Gate 2: Is it discipline?

They know. They can. They're not doing it.

Ask why. Is it harder than it should be — extra effort that goes unrecognized? Is it unclear when exactly it's supposed to happen? Does anyone check if it gets done? Are there perverse incentives — situations where not doing it is actually easier or safer for them?

The grooming RCA case is a clean example. Every medic knew the standard. They'd demonstrated it repeatedly. Some were choosing not to follow it, probably because the penalty felt worth skipping on a busy morning. Sending a trainer in was theater. The fix was enforcement, visibility, and making non-compliance consistently costly.

Gate 3: What remains is systemic.

Take your best people. Trained. Motivated. No discipline issues. Put them in front of this task.

Do they still fail?

If yes — the system won't let them succeed. Something structural is broken.

I've seen this with search tools that require exact spelling. A well-trained, motivated medic tries to pull up a patient record, types the name slightly differently, finds nothing. It looks like a mistake. It's a database architecture problem. No amount of training or discipline enforcement changes that outcome.

When your best people consistently fail at something, stop looking at the people.

Go vertical before you go wide.

The temptation is to train everyone, then enforce discipline with everyone, then discover the systemic issues — by which point you've wasted months and burned credibility.

Don't do that.

Pick twenty people. Train them properly. Enforce discipline. Watch what errors remain. What persists after trained, disciplined people try their best — that's your systemic problem. Fix it. Then scale.

You find systemic problems in three weeks with twenty people. With a thousand people, you find them in six months, buried under noise.

The pattern holds regardless of the numbers: training reduces errors, discipline reduces them further, and whatever floor you're stuck at after both — that's the system's doing.

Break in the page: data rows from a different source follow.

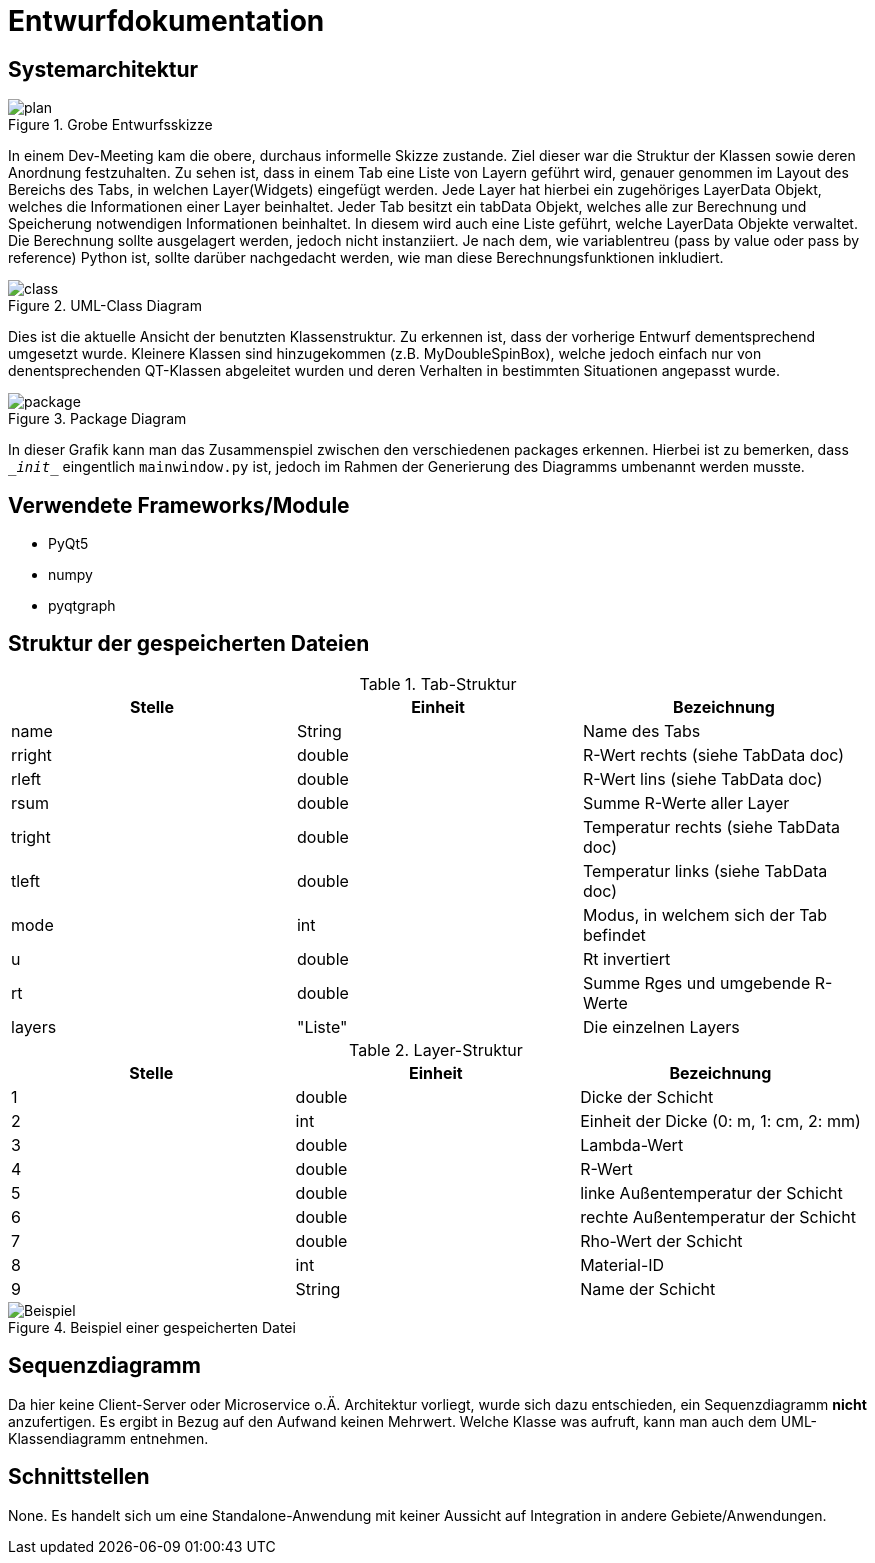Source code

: = Entwurfdokumentation

== Systemarchitektur

.Grobe Entwurfsskizze
image::plan.png[plan]


In einem Dev-Meeting kam die obere, durchaus informelle Skizze zustande. Ziel dieser war die Struktur der Klassen sowie deren Anordnung festzuhalten. Zu sehen ist, dass in einem Tab eine Liste von Layern geführt wird, genauer genommen im Layout des Bereichs des Tabs, in welchen Layer(Widgets) eingefügt werden. Jede Layer hat hierbei ein zugehöriges LayerData Objekt, welches die Informationen einer Layer beinhaltet. Jeder Tab besitzt ein tabData Objekt, welches alle zur Berechnung und Speicherung notwendigen Informationen beinhaltet. In diesem wird auch eine Liste geführt, welche LayerData Objekte verwaltet. Die Berechnung sollte ausgelagert werden, jedoch nicht instanziiert. Je nach dem, wie variablentreu (pass by value oder pass by reference) Python ist, sollte darüber nachgedacht werden, wie man diese Berechnungsfunktionen inkludiert.

.UML-Class Diagram
image::class.svg[class]


Dies ist die aktuelle Ansicht der benutzten Klassenstruktur. Zu erkennen ist, dass der vorherige Entwurf dementsprechend umgesetzt wurde. Kleinere Klassen sind hinzugekommen (z.B. MyDoubleSpinBox), welche jedoch einfach nur von denentsprechenden QT-Klassen abgeleitet wurden und deren Verhalten in bestimmten Situationen angepasst wurde.

.Package Diagram
image::package.svg[package]

In dieser Grafik kann man das Zusammenspiel zwischen den verschiedenen packages erkennen. Hierbei ist zu bemerken, dass `\__init__` eingentlich `mainwindow.py` ist, jedoch im Rahmen der Generierung des Diagramms umbenannt werden musste.

== Verwendete Frameworks/Module

* PyQt5
* numpy
* pyqtgraph

== Struktur der gespeicherten Dateien

.Tab-Struktur
|===
|Stelle|Einheit|Bezeichnung

|name|String|Name des Tabs
|rright|double|R-Wert rechts (siehe TabData doc)
|rleft|double|R-Wert lins (siehe TabData doc)
|rsum|double|Summe R-Werte aller Layer
|tright|double|Temperatur rechts (siehe TabData doc)
|tleft|double|Temperatur links (siehe TabData doc)
|mode|int|Modus, in welchem sich der Tab befindet
|u|double|Rt invertiert
|rt|double|Summe Rges und umgebende R-Werte
|layers|"Liste"|Die einzelnen Layers

|===

.Layer-Struktur
|===
|Stelle|Einheit|Bezeichnung

|1|double|Dicke der Schicht
|2|int|Einheit der Dicke (0: m, 1: cm, 2: mm)
|3|double|Lambda-Wert
|4|double|R-Wert
|5|double|linke Außentemperatur der Schicht
|6|double|rechte Außentemperatur der Schicht
|7|double|Rho-Wert der Schicht
|8|int|Material-ID
|9|String|Name der Schicht

|===

.Beispiel einer gespeicherten Datei
image::beispiel.png[Beispiel]



== Sequenzdiagramm

Da hier keine Client-Server oder Microservice o.Ä. Architektur vorliegt, wurde sich dazu entschieden, ein Sequenzdiagramm *nicht* anzufertigen. Es ergibt in Bezug auf den Aufwand keinen Mehrwert. Welche Klasse was aufruft, kann man auch dem UML-Klassendiagramm entnehmen.

== Schnittstellen

None. Es handelt sich um eine Standalone-Anwendung mit keiner Aussicht auf Integration in andere Gebiete/Anwendungen.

Know your floor. Don't burn training and discipline trying to fix something only a system change can fix.

The sequence, when something goes wrong:

First question, only question: did they not know, or couldn't they do it?

If yes — fix training.

If no — why aren't they doing what they know? Fix discipline and enforcement.

If errors persist after both — find your best people, watch them fail, and fix the system.

Stop laundering your ops failures through your trainers.

I still think about that training manager. She was smart, experienced, and genuinely cared about her team's work. But her mental model had only one intervention. When all you have is training, everything looks like a knowledge gap.

If a student fails an exam, you ask if they studied. You don't ask if they had books — you assume they did.

We've been asking the wrong question first for a long time.

Not the only way. Probably not even the best way. Just one practitioner's version that worked.